DATASET EXCERPT:
-- Opening Marker --

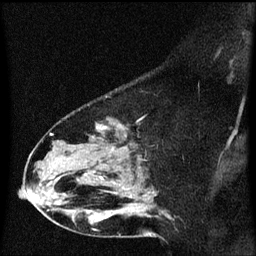
Breast MRI (dynamic contrast-enhanced), one sagittal slice. Slice 39 of 60 in the series (ordered by position). Dynamic contrast-enhanced series, image 2 of 3 at this slice position (ordered by acquisition). 1.5 T. TE 4.2 ms, TR 8.4 ms. 256 × 256 image matrix, field of view 200 × 200 mm. Female patient, age 49 years. Case-level facts recorded for this patient, not image findings: setting: breast cancer imaged before/during neoadjuvant chemotherapy; receptor status: HR-positive, HER2-negative.
Annotated regions visible in this slice (semi-automatically segmented with operator editing):
- analysis volume of interest (the breast-tissue region the enhancement analysis was run in; not a lesion): bounding box <27,104,171,221> (left, top, right, bottom; pixels)
- tumour enhancement mask (voxels above the 70 % enhancement threshold inside the analysis volume of interest): <118,126,121,129>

-- Closing Marker --

PROBLEM REQUIREMENTS: Please set down the whole listing exactly, apart from the pictures.

SOLUTION BELOW:
Breast MRI (dynamic contrast-enhanced), one sagittal slice. Slice 39 of 60 in the series (ordered by position). Dynamic contrast-enhanced series, image 2 of 3 at this slice position (ordered by acquisition). 1.5 T. TE 4.2 ms, TR 8.4 ms. 256 × 256 image matrix, field of view 200 × 200 mm. Female patient, age 49 years. Case-level facts recorded for this patient, not image findings: setting: breast cancer imaged before/during neoadjuvant chemotherapy; receptor status: HR-positive, HER2-negative.
Annotated regions visible in this slice (semi-automatically segmented with operator editing):
- analysis volume of interest (the breast-tissue region the enhancement analysis was run in; not a lesion): bounding box <27,104,171,221> (left, top, right, bottom; pixels)
- tumour enhancement mask (voxels above the 70 % enhancement threshold inside the analysis volume of interest): <118,126,121,129>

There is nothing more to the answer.